> _TASK STATEMENT_:
Recast the listing below as a two-column CSV with columns rank and taxon, one row per line, each value in its own quoted field with any line breaks replaced by spaces. Include only the lines starting at the one containing "family: Anatidae" and ending at the one containing "genus: Strobilurus", both included.
-- Begin DATASET ENTRIES --
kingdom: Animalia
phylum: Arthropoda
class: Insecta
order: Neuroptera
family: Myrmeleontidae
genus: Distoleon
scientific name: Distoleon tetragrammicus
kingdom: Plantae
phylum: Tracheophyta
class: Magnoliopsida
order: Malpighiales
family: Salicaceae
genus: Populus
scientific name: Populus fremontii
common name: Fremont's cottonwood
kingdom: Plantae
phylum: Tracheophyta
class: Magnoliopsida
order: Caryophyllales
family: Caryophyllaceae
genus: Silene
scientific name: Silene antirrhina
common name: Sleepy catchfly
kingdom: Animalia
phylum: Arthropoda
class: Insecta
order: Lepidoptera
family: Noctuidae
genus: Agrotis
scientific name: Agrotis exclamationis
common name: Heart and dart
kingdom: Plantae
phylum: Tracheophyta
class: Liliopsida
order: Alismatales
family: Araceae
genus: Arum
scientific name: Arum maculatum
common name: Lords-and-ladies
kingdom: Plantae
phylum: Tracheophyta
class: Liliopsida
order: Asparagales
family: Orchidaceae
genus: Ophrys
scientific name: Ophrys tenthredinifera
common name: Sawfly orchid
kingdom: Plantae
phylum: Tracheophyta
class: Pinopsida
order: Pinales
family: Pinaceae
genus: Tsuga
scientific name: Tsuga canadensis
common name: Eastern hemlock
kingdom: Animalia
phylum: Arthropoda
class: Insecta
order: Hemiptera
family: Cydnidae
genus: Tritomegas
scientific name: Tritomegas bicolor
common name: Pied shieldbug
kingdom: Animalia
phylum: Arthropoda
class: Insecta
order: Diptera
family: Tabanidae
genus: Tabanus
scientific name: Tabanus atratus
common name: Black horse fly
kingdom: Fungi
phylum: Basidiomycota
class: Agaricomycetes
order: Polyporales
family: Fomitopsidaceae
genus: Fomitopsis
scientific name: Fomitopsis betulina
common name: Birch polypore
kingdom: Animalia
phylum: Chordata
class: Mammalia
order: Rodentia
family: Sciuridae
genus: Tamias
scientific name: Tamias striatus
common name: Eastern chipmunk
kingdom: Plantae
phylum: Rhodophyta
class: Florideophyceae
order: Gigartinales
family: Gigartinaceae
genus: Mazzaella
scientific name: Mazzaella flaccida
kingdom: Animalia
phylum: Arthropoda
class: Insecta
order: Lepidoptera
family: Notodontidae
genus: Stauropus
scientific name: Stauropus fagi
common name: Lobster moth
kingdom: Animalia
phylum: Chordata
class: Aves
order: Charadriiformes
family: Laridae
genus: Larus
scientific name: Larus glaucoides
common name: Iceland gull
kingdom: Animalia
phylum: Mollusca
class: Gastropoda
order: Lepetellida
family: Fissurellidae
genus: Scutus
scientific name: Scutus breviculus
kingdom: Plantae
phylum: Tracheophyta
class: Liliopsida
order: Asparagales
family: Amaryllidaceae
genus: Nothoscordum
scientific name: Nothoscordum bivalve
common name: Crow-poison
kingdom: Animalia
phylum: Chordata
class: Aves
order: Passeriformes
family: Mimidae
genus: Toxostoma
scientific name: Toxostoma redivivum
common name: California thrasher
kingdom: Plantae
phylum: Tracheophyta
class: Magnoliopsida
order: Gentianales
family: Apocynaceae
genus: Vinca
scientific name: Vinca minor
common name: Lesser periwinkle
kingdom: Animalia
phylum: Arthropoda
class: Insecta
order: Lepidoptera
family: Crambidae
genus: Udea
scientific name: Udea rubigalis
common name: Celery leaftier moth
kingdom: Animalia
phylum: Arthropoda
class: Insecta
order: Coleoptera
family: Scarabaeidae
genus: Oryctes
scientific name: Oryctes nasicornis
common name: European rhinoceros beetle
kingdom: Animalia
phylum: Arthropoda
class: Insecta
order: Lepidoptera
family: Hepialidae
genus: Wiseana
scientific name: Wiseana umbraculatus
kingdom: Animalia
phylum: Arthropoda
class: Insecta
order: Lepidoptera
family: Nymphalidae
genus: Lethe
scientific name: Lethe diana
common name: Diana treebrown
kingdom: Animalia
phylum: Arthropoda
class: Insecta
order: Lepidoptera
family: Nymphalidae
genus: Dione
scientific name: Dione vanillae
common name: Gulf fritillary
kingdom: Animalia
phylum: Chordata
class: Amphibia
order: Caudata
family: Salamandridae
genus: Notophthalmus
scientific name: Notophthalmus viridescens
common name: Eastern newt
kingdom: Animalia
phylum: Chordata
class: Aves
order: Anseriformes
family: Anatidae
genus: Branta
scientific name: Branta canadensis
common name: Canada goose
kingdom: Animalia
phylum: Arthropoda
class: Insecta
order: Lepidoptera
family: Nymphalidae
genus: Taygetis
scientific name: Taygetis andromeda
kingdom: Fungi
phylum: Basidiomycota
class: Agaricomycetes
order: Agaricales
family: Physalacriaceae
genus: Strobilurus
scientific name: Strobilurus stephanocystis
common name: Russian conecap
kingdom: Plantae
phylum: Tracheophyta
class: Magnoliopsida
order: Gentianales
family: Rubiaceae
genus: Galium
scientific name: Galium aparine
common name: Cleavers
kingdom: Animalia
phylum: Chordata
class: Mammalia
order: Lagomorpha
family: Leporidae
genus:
-- End DATASET ENTRIES --
> _THE REPLY_:
rank,taxon
"family:","Anatidae"
"genus:","Branta"
"scientific name:","Branta canadensis"
"common name:","Canada goose"
"kingdom:","Animalia"
"phylum:","Arthropoda"
"class:","Insecta"
"order:","Lepidoptera"
"family:","Nymphalidae"
"genus:","Taygetis"
"scientific name:","Taygetis andromeda"
"kingdom:","Fungi"
"phylum:","Basidiomycota"
"class:","Agaricomycetes"
"order:","Agaricales"
"family:","Physalacriaceae"
"genus:","Strobilurus"